A's acquire Chris Coghlan

By Jason Wojciechowski on February 27, 2016 at 5:06 PM

This here being an A's blog, I do believe you are owed my thoughts, deep and important as they are, on the local squad's acquisition of one Christopher B. Coghlan.

Coghlan, as you're aware, took home the NL Rookie of the Year Award in 2009 for a sterling 3.1 WARP season, though that value fluctuates depending on whether you rate his defense "bad" (FRAA), "a little worse than bad" (UZR), or "horrible" (DRS). Despite being a first-round pick, he wasn't a big-time prospect, and he's never again hit as well as he did in his rookie year. He's also suffered repeated major injuries, twice to his left knee (2010 and 2011, costing a total of 119 games) and once to his back (2013, costing 73 games). Escaping Miami seems to have done him a world of good, though, as Coghlan put up .292 and .279 TAvs the last two years in Chicago, mostly while playing left field; last year, he was a bit of a rover, supplementing his 750 left-field innings with 148 more in right, 78 at second, 13 at first, and 10 at third base. That's not quite prime Ben Zobrist, but it's worth noting that the three defensive systems all had him at least average overall. (Small sample siren.)

From the A's perspective, you can see why they'd prefer him to Mark Canha, even at the cost of a starting pitcher and additional salary: Coghlan is more flexible (Canha is ... not playing second base) and has a better track record of hitting success (Canha's surprisingly solid season in 2015 resulted in a .270 TAv). Now on the other hand, Coghlan has a track record of lack of success: The projection systems will look back at his 2011–13 numbers (70 OPS+) and wince. That's why Canha's PECOTA projection beats Coghlan's by 20 points; Steamer similarly has Canha by 11 points of wRC+. Sometimes the computers are smarter than us because they don't get suckered into narratives ("Coghlan sucked because he was hurt but now he's healthy, so he'll be good"); sometimes we're smarter than computers because those narratives are true. The neat thing about being a baseball team is that you have human experts to help judge this sort of thing; we shouldn't just take the A's at their implied word that they think Coghlan will be his 2014–15 self, but it should ease some of the anxieties.
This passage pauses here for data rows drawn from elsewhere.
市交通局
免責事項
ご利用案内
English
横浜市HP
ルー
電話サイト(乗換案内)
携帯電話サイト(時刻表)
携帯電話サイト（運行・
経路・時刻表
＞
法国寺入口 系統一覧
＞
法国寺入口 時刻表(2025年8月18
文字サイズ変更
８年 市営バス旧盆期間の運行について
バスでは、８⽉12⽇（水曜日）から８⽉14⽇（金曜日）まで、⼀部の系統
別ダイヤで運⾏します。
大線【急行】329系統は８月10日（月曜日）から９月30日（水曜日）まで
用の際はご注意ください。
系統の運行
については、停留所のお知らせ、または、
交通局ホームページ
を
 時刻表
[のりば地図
I've said Mark Canha's name an awful lot for a post that isn't about him, so it's worth noting that while the basic outfield of Reddick-Burns-Davis should be basically set, and while Coghlan is obviously going to make the major-league roster, and while it's equally clear that Coco Crisp and Josh Phegley aren't going anywhere, the 13th position-player spot is up in the air. It could still be Canha, to platoon with Yonder Alonso. It could be Sam Fuld, and damn the torpedoes with a three-outfielder bench so they don't lose him on waivers. It could be Eric Sogard, so that there's a shortstop on the bench. (Me personlly, I'm fine having Jed Lowrie serve as backup shortstop while also being the starting second baseman, but there are a billion reasons I'm not a major-league manager.)

The entirely ballsy move would be to use Coghlan to platoon with Billy Butler, but you'll note that I'm saying "ballsy" here, not "likely" or, for that matter, "good."

The cost for all this ruckus is Aaron Brooks. Don't forget how unimpressive he was notwithtanding his prototypical size and occasionally solid results. His virtues are that he's cheap, optionable, and owed the minimum salary. I'm completely comfortable counting on Dillon Overton or Felix Doubront or whoever for his innings.